Als Virtuosin in den Adelsstand erhoben

Die international berühmte Orgelvirtuosin Gillian Weir gab in der Roggenburger Klosterkirche ein exquisites Konzert. Auf höchstem Niveau eröffnete sie die Konzertreihe des Vereins der Freunde des Klosters Roggenburg.

Die Neuseeländerin Gillian Weir gehört zu den bekanntesten Organistinnen der Welt. 1996 wurde sie von der englischen Königin in den Stand der „Dame Commander of the Order of the British Empire” erhoben.

Mit Antonio Valentes apart registriertem „Lo Ballo del'Intorcia” begann sie auf der kleinen Chororgel, und mit der „Humoresque”' von Pietro Yon endete der erste Teil, wobei drei Werke von Scarlatti, Pachelbel und Frescobaldi den ganzen Klangreichtum der Chororgel ausloteten.

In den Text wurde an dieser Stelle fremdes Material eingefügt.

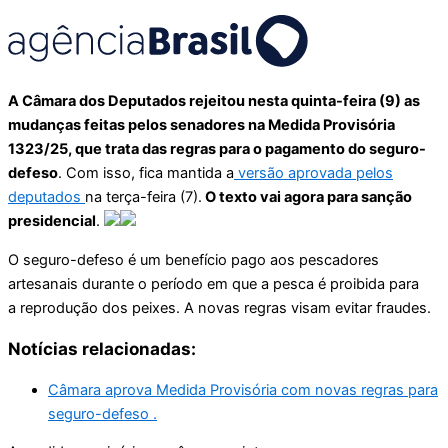
A Câmara dos Deputados rejeitou nesta quinta-feira (9) as
mudanças feitas pelos senadores na Medida Provisória
1323/25, que trata das regras para o pagamento do seguro-
defeso
. Com isso, fica mantida a
versão aprovada pelos
deputados
na terça-feira (7).
O texto vai agora para sanção
presidencial
.
O seguro-defeso é um benefício pago aos pescadores
artesanais durante o período em que a pesca é proibida para
a reprodução dos peixes. A novas regras visam evitar fraudes.
Notícias relacionadas:
Câmara aprova Medida Provisória com novas regras para
seguro-defeso .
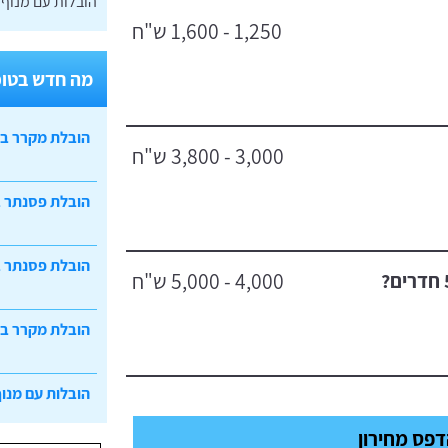
הובלות עם מנוף
1,250 - 1,600 ש"ח
מה חדש בטופ
הובלת מקרר ב
3,000 - 3,800 ש"ח
הובלת פסנתר 
הובלת פסנתר ב
4,000 - 5,000 ש"ח
הובלת מקרר ב
הובלות עם מנוף
פס מחירון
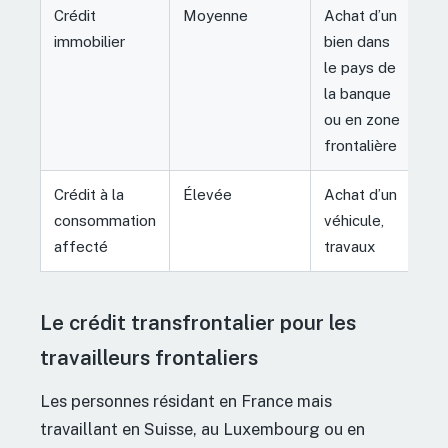
Crédit
Moyenne
Achat d’un
immobilier
bien dans
le pays de
la banque
ou en zone
frontalière
Crédit à la
Élevée
Achat d’un
consommation
véhicule,
affecté
travaux
Le crédit transfrontalier pour les
travailleurs frontaliers
Les personnes résidant en France mais
travaillant en Suisse, au Luxembourg ou en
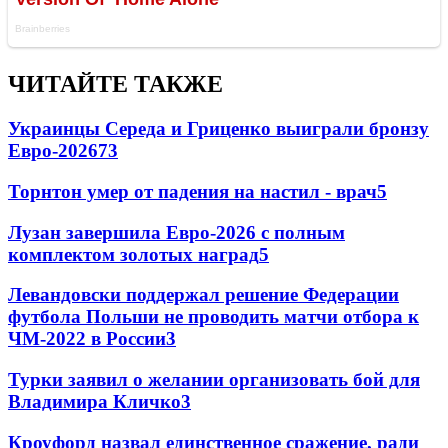
ЧИТАЙТЕ ТАКЖЕ
Украинцы Середа и Гриценко выиграли бронзу
Евро-2026
73
Торнтон умер от падения на настил - врач
5
Лузан завершила Евро-2026 с полным
комплектом золотых наград
5
Левандовски поддержал решение Федерации
футбола Польши не проводить матчи отбора к
ЧМ-2022 в России
3
Турки заявил о желании организовать бой для
Владимира Кличко
3
Кроуфорд назвал единственное сражение, ради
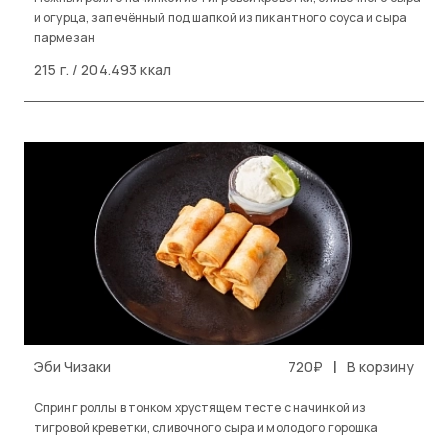
и огурца, запечённый под шапкой из пикантного соуса и сыра
пармезан
215 г. / 204.493 ккал
|
Эби Чизаки
720₽
В корзину
Спринг роллы в тонком хрустящем тесте с начинкой из
тигровой креветки, сливочного сыра и молодого горошка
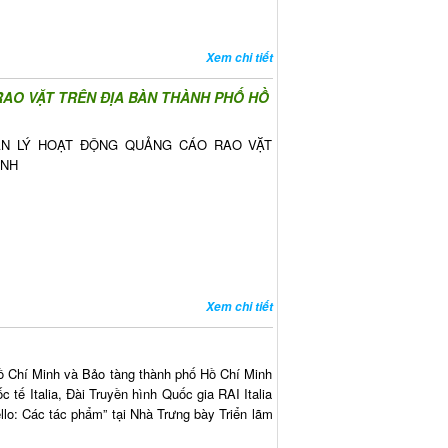
Xem chi tiết
RAO VẶT TRÊN ĐỊA BÀN THÀNH PHỐ HỒ
ẢN LÝ HOẠT ĐỘNG QUẢNG CÁO RAO VẶT
INH
Xem chi tiết
Hồ Chí Minh và Bảo tàng thành phố Hồ Chí Minh
 tế Italia, Đài Truyền hình Quốc gia RAI Italia
ello: Các tác phẩm” tại Nhà Trưng bày Triển lãm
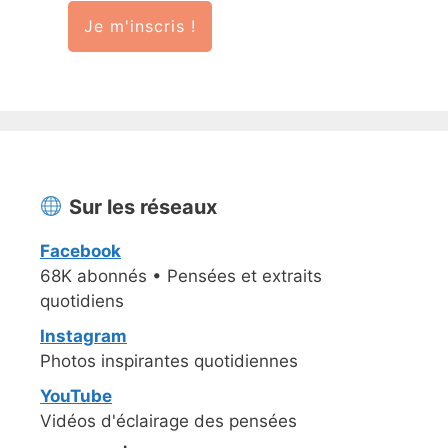
Je m'inscris !
Sur les réseaux
Facebook
68K abonnés • Pensées et extraits
quotidiens
Instagram
Photos inspirantes quotidiennes
YouTube
Vidéos d'éclairage des pensées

Nach dieser barocken Einstimmung kamen die „großen Brocken”: An der 1986 restaurierten Hauptorgel mit dem Bergmüller-Prospekt aus dem Jahr 1751 begann Gillian Weir mit César Francks „Final in B”, einem sich aus der Feuerwehr-Quart entwickelnden Stück, das sich dem Virtuosenrepertoire geradezu anbietet und noch mit Achtung ein „Reißer” genannt werden kann. Das ausladende und klangprächtige Werk bewies erneut den untrüglichen Instinkt Francks beim Gebrauch der Farbkontraste der Orgel. Anschließend Arnold Schönbergs einziges Orgelwerk, die „Variations on a Recitative” op. 40, eine von emotionaler Tiefe geprägte Komposition, deren Zwölfton-Struktur auf der Orgel heute kaum noch schockiert. Den Wechsel von Zärtlichkeit und Leidenschaft, der diese Variationen bestimmt, kam in der Wiedergabe durch Gillian Weir eindrucksvoll zur Geltung. Ein virtuoses Scherzo von Maurice Duruflé besaß einen Anflug impressionistischer Farbgebung und wurde hinreißend gespielt.

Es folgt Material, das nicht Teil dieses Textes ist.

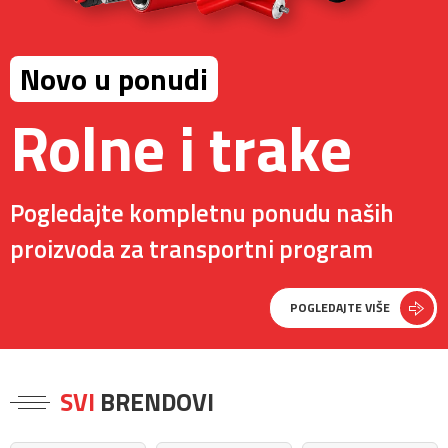
Novo u ponudi
Rolne i trake
Pogledajte kompletnu ponudu naših
proizvoda za transportni program
POGLEDAJTE VIŠE
SVI
BRENDOVI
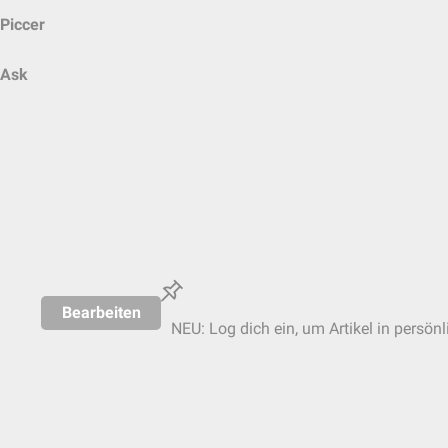
Piccer
Ask
Bearbeiten
NEU: Log dich ein, um Artikel in persön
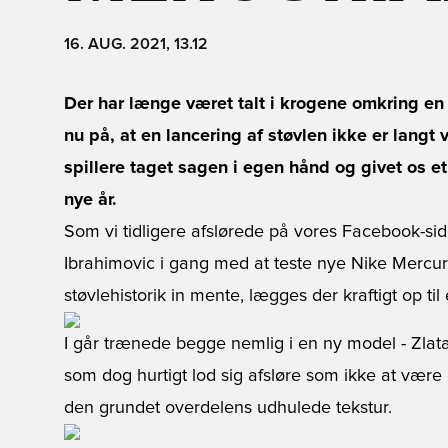
16. AUG. 2021, 13.12
Der har længe været talt i krogene omkring en 
nu på, at en lancering af støvlen ikke er langt v
spillere taget sagen i egen hånd og givet os et t
nye år.
Som vi tidligere afslørede på vores Facebook-si
Ibrahimovic i gang med at teste nye Nike Mercuri
støvlehistorik in mente, lægges der kraftigt op til
I går trænede begge nemlig i en ny model - Zlatan
som dog hurtigt lod sig afsløre som ikke at vær
den grundet overdelens udhulede tekstur.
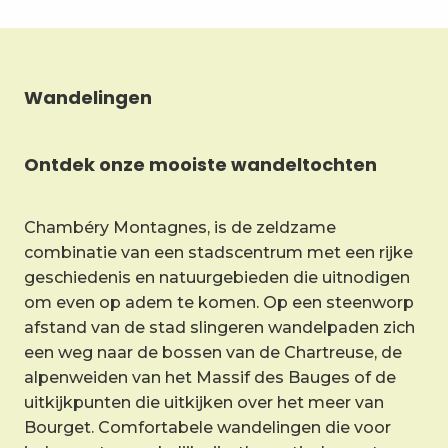
Wandelingen
Ontdek onze mooiste wandeltochten
Chambéry Montagnes, is de zeldzame
combinatie van een stadscentrum met een rijke
geschiedenis en natuurgebieden die uitnodigen
om even op adem te komen. Op een steenworp
afstand van de stad slingeren wandelpaden zich
een weg naar de bossen van de Chartreuse, de
alpenweiden van het Massif des Bauges of de
uitkijkpunten die uitkijken over het meer van
Bourget. Comfortabele wandelingen die voor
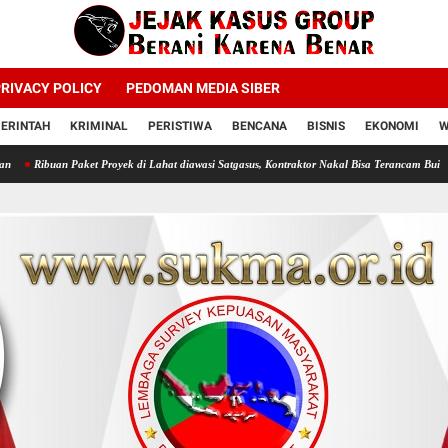
RIVACY POLICY
PEDOMAN MEDIA SIBER
ERINTAH
KRIMINAL
PERISTIWA
BENCANA
BISNIS
EKONOMI
W
 Proyek di Lahat diawasi Satgasus, Kontraktor Nakal Bisa Terancam Bui
Profesor Minta 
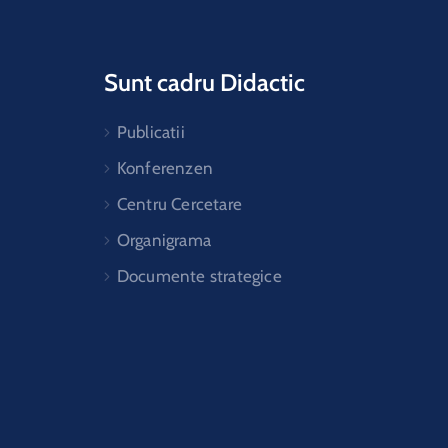
Sunt cadru Didactic
Publicatii
Konferenzen
Centru Cercetare
Organigrama
Documente strategice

Jean Francaix porträtiert in seiner „Suite Carmelite” auf köstliche Weise Ordenssehwestern: die ergebene Soeur Blanche, die flinke Soeur Mathilde, nicht zu vergessen die maestoso auftretende Mère Marie de Saint-Augustine. Unter den Händen von Gillian Weir wurde daraus ein witziges Kompendium von Charakteren. Mit „Naiades” und der Toccata aus der Sammlung „Pièces de Fantaisie” von Louis Vierne ging ein Konzert zu Ende, in dessen Mittelpunkt die Registrier- und Spielkunst von Gillian Weir stand. Daß sie in der Roggenburger Klosterkirche auftrat, war angesichts ihrer diesjährigen deutschen Konzerttermine in München, Leipzig, Speyer und Frankfurt erstaunlich. Es gab begeisterten Beifall.